- **PROBLEM STATEMENT**: Pick out each line of the data below that contains the string "tempo", and copy those lines.

- **EXTRACTED RECORDS**:

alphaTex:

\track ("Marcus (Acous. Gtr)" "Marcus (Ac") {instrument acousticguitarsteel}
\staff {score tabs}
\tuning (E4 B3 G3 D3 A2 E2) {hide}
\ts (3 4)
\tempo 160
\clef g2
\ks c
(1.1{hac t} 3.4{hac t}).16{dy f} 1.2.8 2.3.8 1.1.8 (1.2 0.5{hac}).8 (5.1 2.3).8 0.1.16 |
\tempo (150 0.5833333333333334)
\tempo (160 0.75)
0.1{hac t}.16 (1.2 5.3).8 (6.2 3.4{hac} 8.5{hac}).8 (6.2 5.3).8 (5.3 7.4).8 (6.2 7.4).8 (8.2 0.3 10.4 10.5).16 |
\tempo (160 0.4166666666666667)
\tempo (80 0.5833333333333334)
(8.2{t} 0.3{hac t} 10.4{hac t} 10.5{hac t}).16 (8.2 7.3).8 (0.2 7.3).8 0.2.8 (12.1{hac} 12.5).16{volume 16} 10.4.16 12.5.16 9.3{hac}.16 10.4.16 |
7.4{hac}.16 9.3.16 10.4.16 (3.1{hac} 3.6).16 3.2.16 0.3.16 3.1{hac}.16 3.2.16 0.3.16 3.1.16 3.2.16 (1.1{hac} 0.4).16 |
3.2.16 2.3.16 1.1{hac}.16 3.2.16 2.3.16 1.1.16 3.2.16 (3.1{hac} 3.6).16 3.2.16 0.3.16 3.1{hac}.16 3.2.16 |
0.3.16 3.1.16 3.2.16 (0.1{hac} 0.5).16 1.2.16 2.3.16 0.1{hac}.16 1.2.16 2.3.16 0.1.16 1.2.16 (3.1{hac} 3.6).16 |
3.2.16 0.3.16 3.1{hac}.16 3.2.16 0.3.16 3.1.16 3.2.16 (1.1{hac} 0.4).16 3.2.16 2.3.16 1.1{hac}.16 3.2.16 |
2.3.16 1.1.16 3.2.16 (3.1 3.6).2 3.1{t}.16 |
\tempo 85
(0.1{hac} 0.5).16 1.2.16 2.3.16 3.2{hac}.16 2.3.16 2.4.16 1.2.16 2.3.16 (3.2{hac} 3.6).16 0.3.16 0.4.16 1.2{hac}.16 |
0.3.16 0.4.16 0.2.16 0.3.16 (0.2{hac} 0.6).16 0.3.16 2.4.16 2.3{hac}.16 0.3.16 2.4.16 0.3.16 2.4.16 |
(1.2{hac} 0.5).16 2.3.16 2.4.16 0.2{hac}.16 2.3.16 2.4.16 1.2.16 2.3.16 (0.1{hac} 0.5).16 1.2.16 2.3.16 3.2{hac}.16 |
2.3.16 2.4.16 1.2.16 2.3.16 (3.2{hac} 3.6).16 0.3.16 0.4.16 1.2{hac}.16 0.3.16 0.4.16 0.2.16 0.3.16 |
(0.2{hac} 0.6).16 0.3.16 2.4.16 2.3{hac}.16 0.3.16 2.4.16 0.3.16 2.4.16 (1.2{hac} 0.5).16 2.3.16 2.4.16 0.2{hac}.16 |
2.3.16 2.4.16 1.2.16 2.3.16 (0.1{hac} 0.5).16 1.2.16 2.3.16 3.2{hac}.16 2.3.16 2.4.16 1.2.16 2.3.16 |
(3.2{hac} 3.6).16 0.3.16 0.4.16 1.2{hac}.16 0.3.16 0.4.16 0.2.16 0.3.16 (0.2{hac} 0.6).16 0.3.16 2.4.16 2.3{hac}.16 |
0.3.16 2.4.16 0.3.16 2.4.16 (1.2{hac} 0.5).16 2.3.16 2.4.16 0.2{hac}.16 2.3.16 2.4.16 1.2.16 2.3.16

- **TASK RESPONSE**:
\tempo 160
\tempo (150 0.5833333333333334)
\tempo (160 0.75)
\tempo (160 0.4166666666666667)
\tempo (80 0.5833333333333334)
\tempo 85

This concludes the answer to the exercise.